We're all eagerly awaiting the launch of AMD's Radeon RX Vega line for gaming. That is when we will finally be able to answer all of the lingering questions. In the meantime, a marketing director made an interesting comment about Vega's power draw.
The comment appeared in Dutch on the Tweakers forum (opens in new tab) by someone who supposedly works for MSI. Rather than rely on a simple Google translation, Videocardz (opens in new tab) asked a Dutch-speaking friend to translate the text.
"I've seen the specs of Vega RX. It needs a damn lot of power. We're working on it, which is a start so launch is coming closer," the marketing director said, followed by a smiley face for good measure.
Assuming this isn't just a bunch of nonsense, this suggests that AMD has shared the specs for its Radeon RX Vega line with its hardware partners, which are presumably busy designing and constructing custom cooled cards.

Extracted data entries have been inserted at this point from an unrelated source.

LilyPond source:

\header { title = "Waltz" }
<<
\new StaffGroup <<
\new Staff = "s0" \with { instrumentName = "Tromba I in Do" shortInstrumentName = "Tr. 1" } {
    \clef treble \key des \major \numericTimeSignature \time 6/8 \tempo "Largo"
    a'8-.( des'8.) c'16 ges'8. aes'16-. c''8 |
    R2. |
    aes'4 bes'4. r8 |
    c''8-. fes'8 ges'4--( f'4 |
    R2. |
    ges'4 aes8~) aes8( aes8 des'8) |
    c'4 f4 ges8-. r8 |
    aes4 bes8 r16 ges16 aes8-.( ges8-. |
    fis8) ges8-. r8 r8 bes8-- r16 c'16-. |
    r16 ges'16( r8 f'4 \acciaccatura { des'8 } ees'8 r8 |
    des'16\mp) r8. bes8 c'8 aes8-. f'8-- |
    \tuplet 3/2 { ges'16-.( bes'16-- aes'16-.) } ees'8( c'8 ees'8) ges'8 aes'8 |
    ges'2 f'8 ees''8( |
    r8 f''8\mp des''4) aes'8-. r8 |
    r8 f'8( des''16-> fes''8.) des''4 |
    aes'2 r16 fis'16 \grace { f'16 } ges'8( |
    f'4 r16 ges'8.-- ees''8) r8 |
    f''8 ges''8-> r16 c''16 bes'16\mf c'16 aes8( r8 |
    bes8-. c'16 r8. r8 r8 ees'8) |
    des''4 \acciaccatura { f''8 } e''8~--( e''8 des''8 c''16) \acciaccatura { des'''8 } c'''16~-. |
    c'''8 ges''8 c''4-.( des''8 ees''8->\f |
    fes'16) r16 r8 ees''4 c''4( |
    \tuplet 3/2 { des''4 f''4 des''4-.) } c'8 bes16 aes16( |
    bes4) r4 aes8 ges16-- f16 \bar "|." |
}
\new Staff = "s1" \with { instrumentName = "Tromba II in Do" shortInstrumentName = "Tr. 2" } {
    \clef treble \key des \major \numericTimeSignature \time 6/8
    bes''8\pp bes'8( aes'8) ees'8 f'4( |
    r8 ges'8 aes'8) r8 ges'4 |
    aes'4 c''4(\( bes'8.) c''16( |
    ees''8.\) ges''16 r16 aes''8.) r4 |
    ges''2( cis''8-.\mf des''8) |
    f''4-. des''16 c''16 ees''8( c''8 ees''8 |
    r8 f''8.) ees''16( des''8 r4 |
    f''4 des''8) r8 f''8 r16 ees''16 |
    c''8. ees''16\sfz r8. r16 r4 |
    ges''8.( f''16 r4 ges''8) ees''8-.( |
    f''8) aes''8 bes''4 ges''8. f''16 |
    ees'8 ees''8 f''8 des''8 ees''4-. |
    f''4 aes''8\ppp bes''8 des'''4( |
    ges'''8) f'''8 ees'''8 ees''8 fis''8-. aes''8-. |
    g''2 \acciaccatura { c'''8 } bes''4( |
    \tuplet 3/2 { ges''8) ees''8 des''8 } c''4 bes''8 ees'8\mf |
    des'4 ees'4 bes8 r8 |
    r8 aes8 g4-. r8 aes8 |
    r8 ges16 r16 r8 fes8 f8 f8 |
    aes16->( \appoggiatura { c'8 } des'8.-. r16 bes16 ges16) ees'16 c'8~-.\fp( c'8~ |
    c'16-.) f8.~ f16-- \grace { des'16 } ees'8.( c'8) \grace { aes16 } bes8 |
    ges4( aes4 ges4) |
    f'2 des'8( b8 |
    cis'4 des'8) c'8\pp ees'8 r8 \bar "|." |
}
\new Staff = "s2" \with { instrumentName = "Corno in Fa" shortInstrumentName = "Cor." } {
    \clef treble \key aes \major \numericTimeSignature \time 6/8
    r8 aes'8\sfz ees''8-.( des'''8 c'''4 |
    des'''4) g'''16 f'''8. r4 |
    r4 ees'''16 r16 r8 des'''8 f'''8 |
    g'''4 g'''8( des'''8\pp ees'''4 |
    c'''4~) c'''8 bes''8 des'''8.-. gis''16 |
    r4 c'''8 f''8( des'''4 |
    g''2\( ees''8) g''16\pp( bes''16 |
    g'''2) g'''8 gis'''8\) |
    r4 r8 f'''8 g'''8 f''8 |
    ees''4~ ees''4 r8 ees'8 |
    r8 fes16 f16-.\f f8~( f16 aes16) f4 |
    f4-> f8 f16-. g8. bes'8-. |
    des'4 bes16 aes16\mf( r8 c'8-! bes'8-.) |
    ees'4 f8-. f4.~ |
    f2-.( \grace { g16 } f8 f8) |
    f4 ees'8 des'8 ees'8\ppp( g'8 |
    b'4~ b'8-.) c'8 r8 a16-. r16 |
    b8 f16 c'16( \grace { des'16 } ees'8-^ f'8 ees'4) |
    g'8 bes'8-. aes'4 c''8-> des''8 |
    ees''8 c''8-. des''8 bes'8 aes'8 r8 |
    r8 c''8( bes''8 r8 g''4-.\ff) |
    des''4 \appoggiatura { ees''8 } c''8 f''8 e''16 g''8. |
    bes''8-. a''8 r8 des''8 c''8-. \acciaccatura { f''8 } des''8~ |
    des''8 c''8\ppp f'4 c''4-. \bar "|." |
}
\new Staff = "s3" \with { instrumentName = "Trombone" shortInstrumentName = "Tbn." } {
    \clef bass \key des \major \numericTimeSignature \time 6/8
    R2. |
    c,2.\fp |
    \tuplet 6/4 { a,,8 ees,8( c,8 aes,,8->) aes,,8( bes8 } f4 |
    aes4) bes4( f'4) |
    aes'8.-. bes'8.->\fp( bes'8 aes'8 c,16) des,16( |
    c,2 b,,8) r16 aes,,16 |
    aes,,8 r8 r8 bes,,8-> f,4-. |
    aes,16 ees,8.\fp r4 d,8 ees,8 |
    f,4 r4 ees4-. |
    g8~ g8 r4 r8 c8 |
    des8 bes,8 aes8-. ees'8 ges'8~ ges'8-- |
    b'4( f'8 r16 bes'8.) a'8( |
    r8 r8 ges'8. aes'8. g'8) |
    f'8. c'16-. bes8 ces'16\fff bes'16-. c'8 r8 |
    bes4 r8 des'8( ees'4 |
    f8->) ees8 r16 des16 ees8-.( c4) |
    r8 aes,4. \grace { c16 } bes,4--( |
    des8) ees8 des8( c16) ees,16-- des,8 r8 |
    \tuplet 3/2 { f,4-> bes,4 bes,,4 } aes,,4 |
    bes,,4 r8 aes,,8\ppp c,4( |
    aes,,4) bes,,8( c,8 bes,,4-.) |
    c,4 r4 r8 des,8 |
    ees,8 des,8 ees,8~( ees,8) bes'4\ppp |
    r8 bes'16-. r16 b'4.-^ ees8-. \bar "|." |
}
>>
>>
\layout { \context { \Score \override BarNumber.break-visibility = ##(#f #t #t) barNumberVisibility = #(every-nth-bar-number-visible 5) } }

As to the power draw, it wouldn't be a shocker if Vega leaned towards the high end. While AMD still has not indicated the power requirement for its Frontier Edition variant for professionals, an online retailer recently listed the TDP at 300W for an air-cooled mode, and 375W for a liquid-cooled SKU, according to Hexus (opens in new tab).
What we do know is that AMD has promised better gaming performance out of the consumer model compared to the Frontier Edition. That does not necessarily mean it will translate into a higher power requirement, but it might not be all that lower (if at all) either.
How does this compare to Nvidia's cards? Here is a look:
- Titan Xp: 250W
- GeForce GTX 1080 Ti: 250W
- GeForce GTX 1080: 180W
- GeForce GTX 1070: 150W
- GeForce GTX 1060 (6GB and 3GB): 120W
- GeForce GTX 1050 Ti: 75W
- GeForce GTX 1050: 75W
In case you're wondering, Nvidia's Quadro cards for professionals top out at 250W.
Historically, AMD's GCN architecture has delivered good performance compared to Nvidia alternatives, but only at higher power draws. The R9 390X for example sits roughly between the GTX 970 and GTX 980, but it has a 275W TDP where the 980 has a 165W TDP. Polaris doesn't change that, with a 185W TDP on the RX 580 compared to 120W on the roughly similar performance GTX 1060 6GB. Extrapolate that to GTX 1080 Ti and RX Vega, and AMD might need 300-325W to equal Nvidia's 250W part.
Even if the Vega line consumes more power than Nvidia's cards, it probably won't matter to most gamers, so long as performance is at least on par if not better. On the flip side, where AMD potentially opens itself up to criticism is if Vega doesn't match the performance of Pascal, and draws noticeably more power to boot.
We will find out soon enough. Radeon RX Vega is scheduled to launch Siggraph 2017 that runs from July 30 to August 3.